**What the task requires**
Extract every line of the listing that contains the string "entities".

**Rows from a dataset**
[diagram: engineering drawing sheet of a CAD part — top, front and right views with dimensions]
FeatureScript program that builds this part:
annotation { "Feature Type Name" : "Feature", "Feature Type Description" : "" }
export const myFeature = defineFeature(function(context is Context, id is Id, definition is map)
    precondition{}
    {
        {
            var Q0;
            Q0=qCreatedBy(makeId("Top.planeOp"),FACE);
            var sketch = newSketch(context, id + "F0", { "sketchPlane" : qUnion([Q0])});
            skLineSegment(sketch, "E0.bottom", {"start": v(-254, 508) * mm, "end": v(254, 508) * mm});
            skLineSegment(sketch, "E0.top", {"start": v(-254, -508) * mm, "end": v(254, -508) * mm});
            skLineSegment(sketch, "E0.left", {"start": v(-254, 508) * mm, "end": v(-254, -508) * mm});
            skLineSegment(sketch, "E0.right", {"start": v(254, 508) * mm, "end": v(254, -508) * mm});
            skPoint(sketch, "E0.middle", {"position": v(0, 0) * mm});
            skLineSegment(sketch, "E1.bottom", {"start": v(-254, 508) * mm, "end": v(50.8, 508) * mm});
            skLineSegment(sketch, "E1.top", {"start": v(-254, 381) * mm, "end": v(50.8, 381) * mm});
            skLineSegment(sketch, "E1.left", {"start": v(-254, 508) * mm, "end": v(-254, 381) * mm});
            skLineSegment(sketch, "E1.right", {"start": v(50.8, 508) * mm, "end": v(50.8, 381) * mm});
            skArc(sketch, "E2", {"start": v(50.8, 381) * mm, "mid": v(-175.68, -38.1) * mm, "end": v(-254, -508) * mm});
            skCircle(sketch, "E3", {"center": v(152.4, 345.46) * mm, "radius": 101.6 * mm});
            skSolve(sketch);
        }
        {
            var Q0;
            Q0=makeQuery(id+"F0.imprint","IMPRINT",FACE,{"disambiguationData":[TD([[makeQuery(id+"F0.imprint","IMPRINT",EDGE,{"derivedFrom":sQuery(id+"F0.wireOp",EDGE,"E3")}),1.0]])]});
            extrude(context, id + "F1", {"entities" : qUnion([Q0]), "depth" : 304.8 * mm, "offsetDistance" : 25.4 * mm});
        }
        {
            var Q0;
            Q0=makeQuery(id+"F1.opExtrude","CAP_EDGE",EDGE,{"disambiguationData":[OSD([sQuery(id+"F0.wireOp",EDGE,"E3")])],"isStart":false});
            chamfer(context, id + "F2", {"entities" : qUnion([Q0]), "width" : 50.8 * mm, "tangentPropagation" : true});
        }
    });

**Solution to this exercise**
            extrude(context, id + "F1", {"entities" : qUnion([Q0]), "depth" : 304.8 * mm, "offsetDistance" : 25.4 * mm});
            chamfer(context, id + "F2", {"entities" : qUnion([Q0]), "width" : 50.8 * mm, "tangentPropagation" : true});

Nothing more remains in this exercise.